The Christian Post has a brief report on evangelical chaplains who, despite predictions of apocalypse from some of their duller brethren, are unconcerned about the repeal of DADT because — surprise — they’ve been counseling gay soldiers all along:
As the Department of Defense transitions to an open military, active duty chaplains reported that they have long been counseling homosexual soldiers.
Army Chaplain Lt. Col. Carleton Birch said Wednesday that chaplains already have experience in counseling homosexual soldiers and will likely be able to adjust easily to an openly homosexual military.

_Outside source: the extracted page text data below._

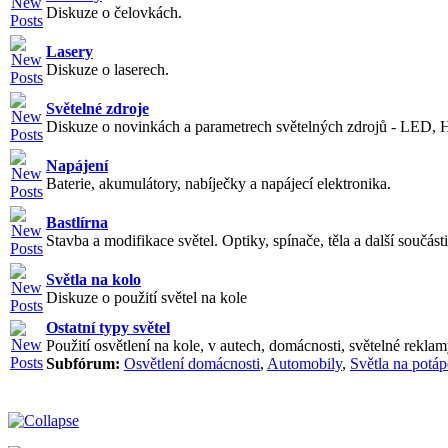
Diskuze o čelovkách.
Lasery
Diskuze o laserech.
Světelné zdroje
Diskuze o novinkách a parametrech světelných zdrojů - LED, H
Napájení
Baterie, akumulátory, nabíječky a napájecí elektronika.
Bastlírna
Stavba a modifikace světel. Optiky, spínače, těla a další součásti
Světla na kolo
Diskuze o použití světel na kole
Ostatní typy světel
Použití osvětlení na kole, v autech, domácnosti, světelné reklamy
Subfórum:
Osvětlení domácnosti
,
Automobily
,
Světla na potáp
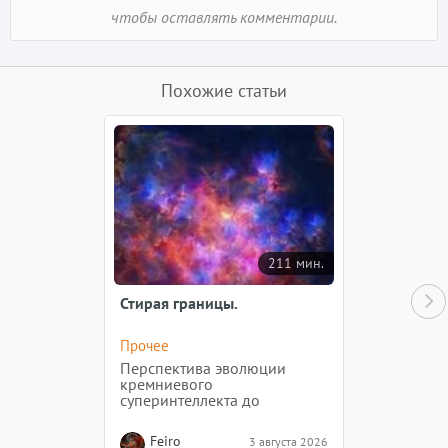
чтобы оставлять комментарии.
Похожие статьи
211 мин.
Стирая границы.
Прочее
Перспектива эволюции
кремниевого
суперинтеллекта до
разумной самости в условиях
свободного «дикого»
Feiro
3 августа 2026
Космоса.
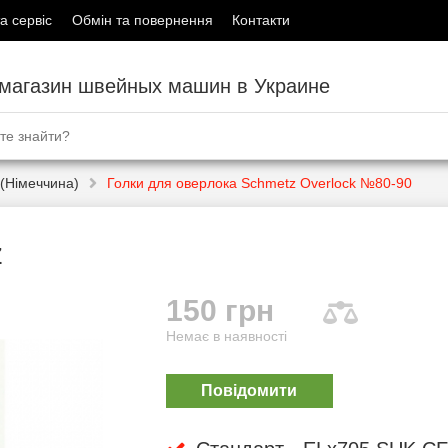
а сервіс
Обмін та повернення
Контакти
-магазин швейных машин в Украине
(Німеччина)
Голки для оверлока Schmetz Overlock №80-90
z
150 грн
Немає в наявності
Повідомити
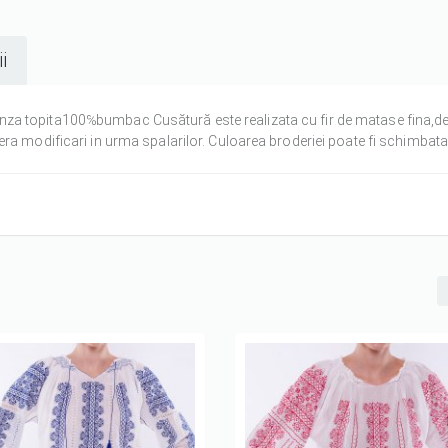
i
a topita100℅bumbac Cusătură este realizata cu fir de matase fina,d
a modificari in urma spalarilor. Culoarea broderiei poate fi schimbata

“I’ve counseled homosexual soldiers when if I told anyone else that, they would get kicked out,” shared Birch, an evangelical.
And he doesn’t think much will change:
When asked if chaplains would be limited in their ability to serve soldiers following the “don’t ask, don’t tell” repeal, he said that no changes were necessary to protect chaplains’ rights.
He maintained, “We’ve always been able to preach and teach” and anticipate little change in the future.
He’s not alone:
Lt. Col. Lisa H. Tice, a Reformed chaplain who serves in the personnel, budget and readiness division of the Air Force Office of the Chief of Chaplains, said that Tier 1, the first phase of the military training, is geared towards chaplains.
Tice said of counseling gays, “We don’t see this as a big deal.”
Navy Chaplain Capt. John H. Lea III said the trainings will be face-to-face seminars focused on situations and scenarios. According to Lea, who has been selected to conduct the trainings in his branch, the navy has not begun its trainings.
The Air Force, meanwhile, has begun its trainings. The trainings, according to Tice, are set up as a slideshow. Tice anticipates that there will be little conflict between chaplains and their beliefs.
“Ministering is about providing or providing for. I cannot minister to someone who is Muslim because that is not my faith. But I can provide for him [someone else who can minister to him in his faith.] This will be a ‘providing/providing for’ issue,” expressed Tice.
She said that no air force chaplains have left the military over the DADT repeal.
I’m quite sure that the negative reaction of a chaplain to the repeal of DADT increases in direct proportion to how bad they are at being chaplains.